=== TRY IT ===
Reproduce verbatim the rows from the line containing "What is the ratio" through the end of the rows, with both ends included. Leave the pictures out.

=== DATA FOR REVIEW ===
[Start of section]

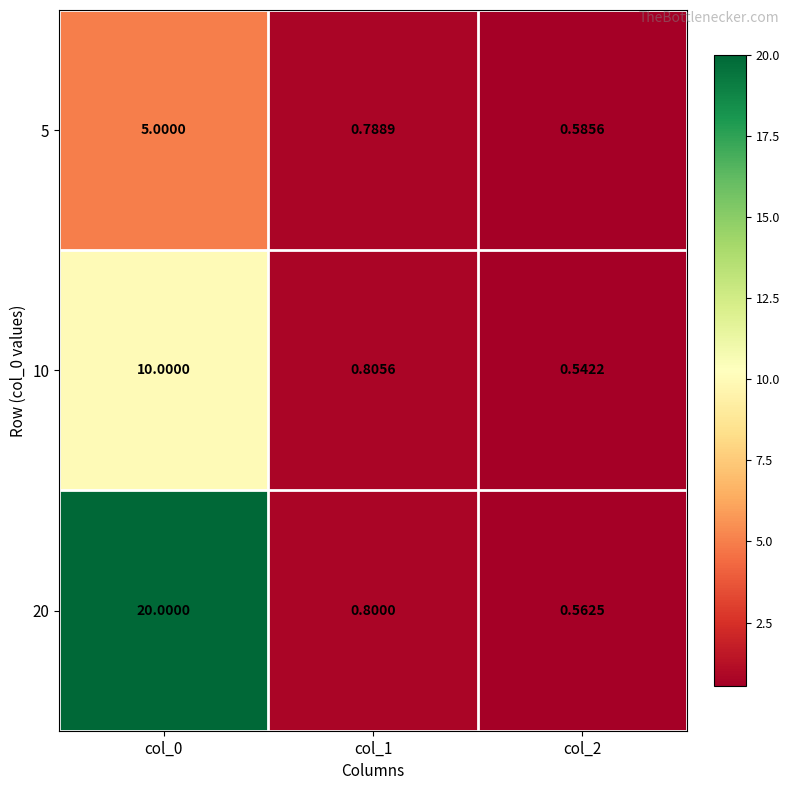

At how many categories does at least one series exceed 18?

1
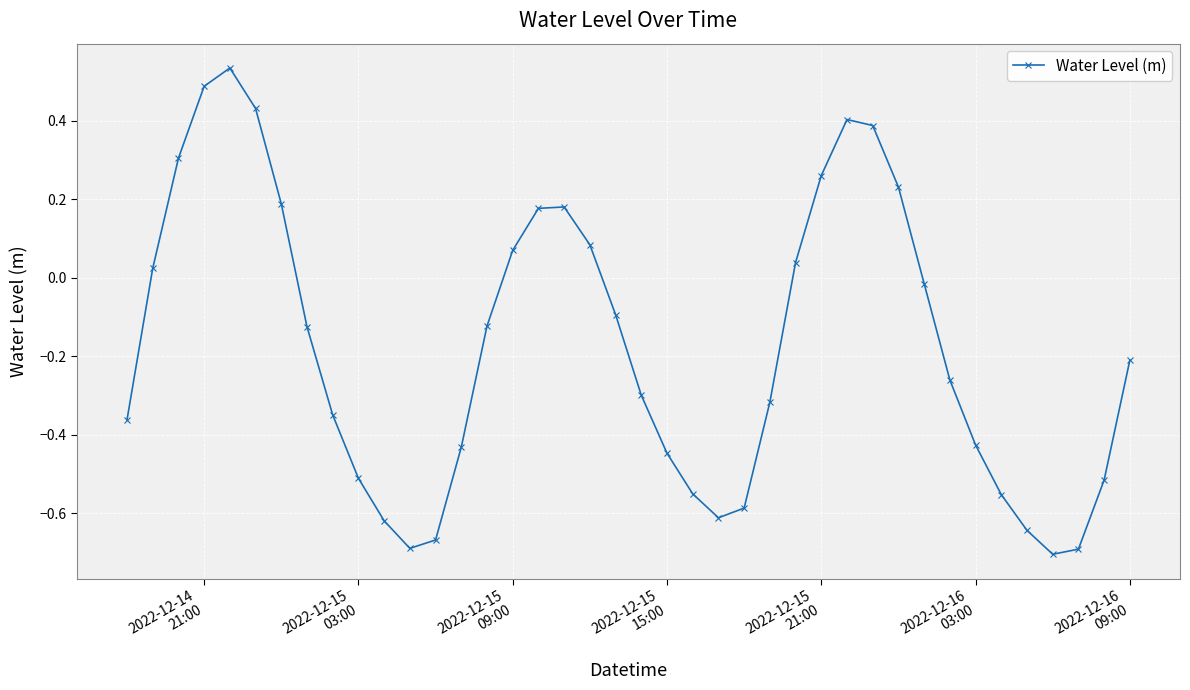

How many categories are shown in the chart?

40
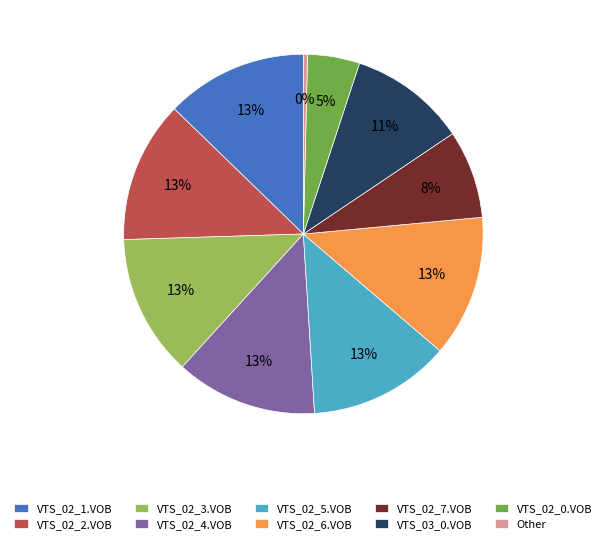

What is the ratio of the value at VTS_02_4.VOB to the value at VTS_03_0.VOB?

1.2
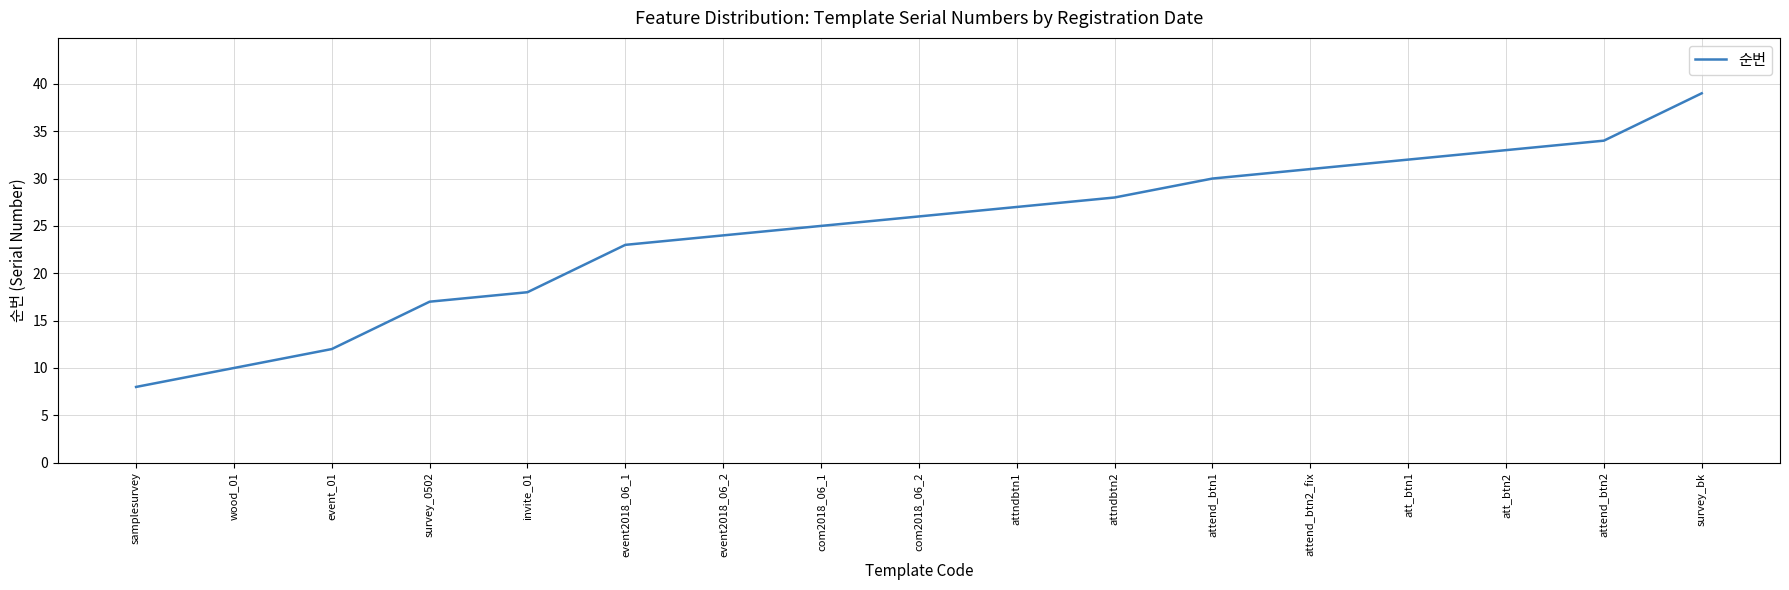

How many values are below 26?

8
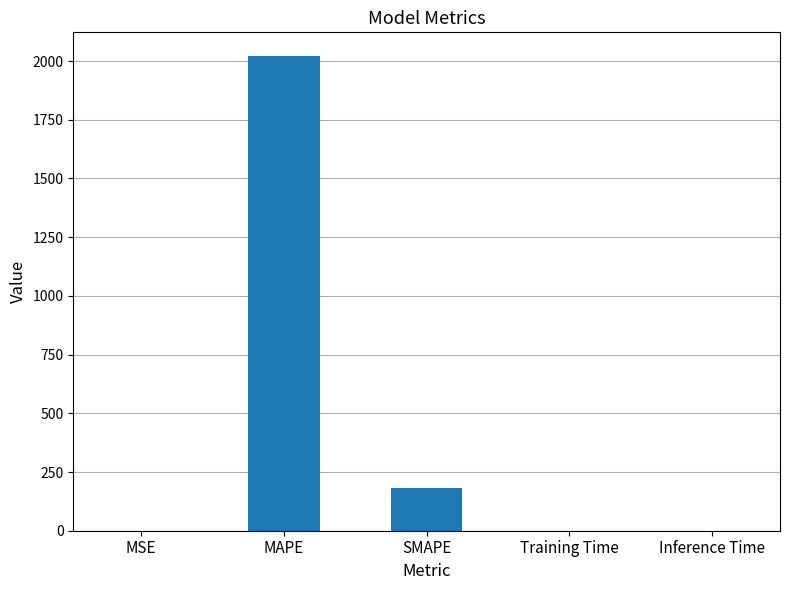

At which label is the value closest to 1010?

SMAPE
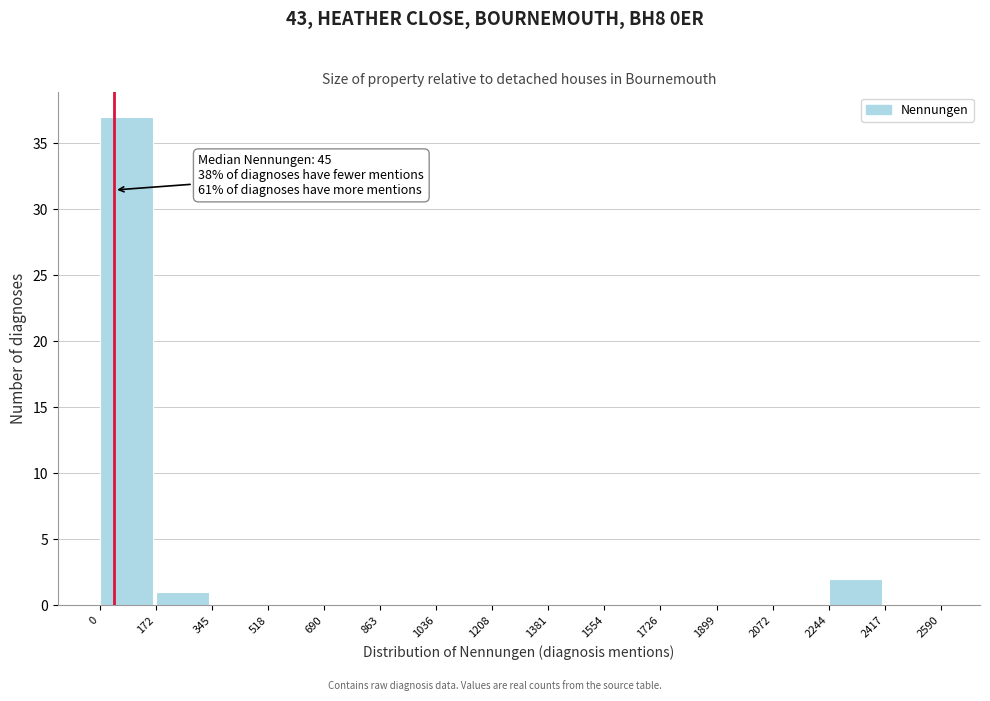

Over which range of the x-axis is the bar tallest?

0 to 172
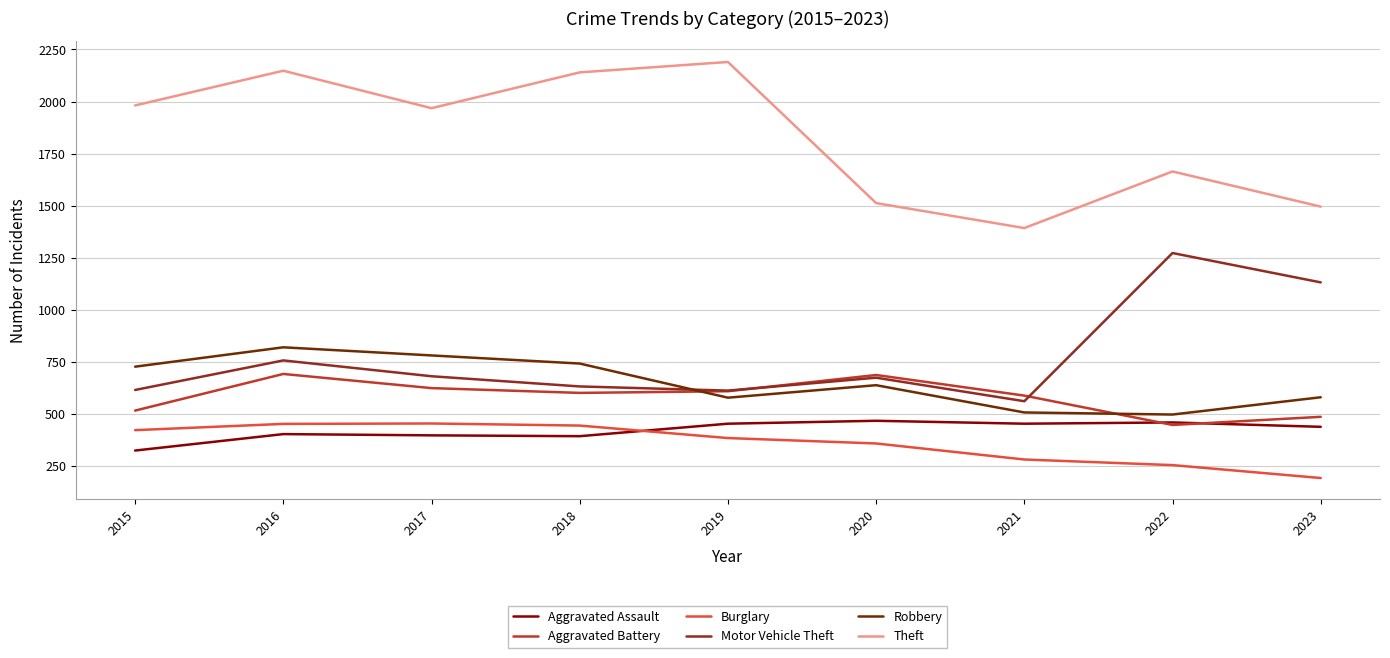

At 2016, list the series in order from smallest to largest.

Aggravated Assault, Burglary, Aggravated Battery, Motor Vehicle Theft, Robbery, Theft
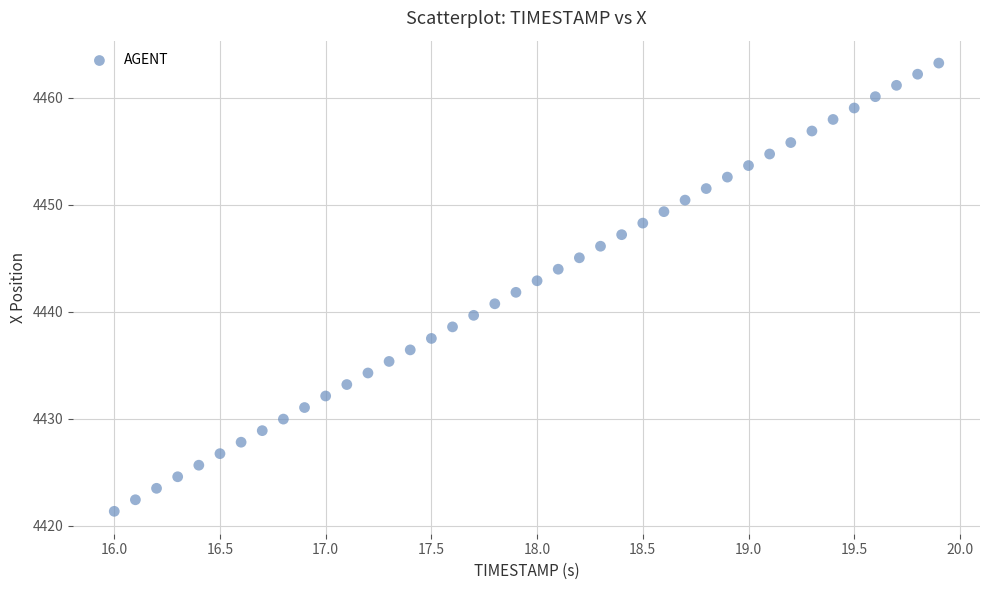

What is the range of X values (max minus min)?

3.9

[End of section]

=== ANSWER BOX ===
What is the ratio of the value at VTS_02_4.VOB to the value at VTS_03_0.VOB?

1.2

How many values are below 26?

8

At which label is the value closest to 1010?

SMAPE

Over which range of the x-axis is the bar tallest?

0 to 172

At 2016, list the series in order from smallest to largest.

Aggravated Assault, Burglary, Aggravated Battery, Motor Vehicle Theft, Robbery, Theft

What is the range of X values (max minus min)?

3.9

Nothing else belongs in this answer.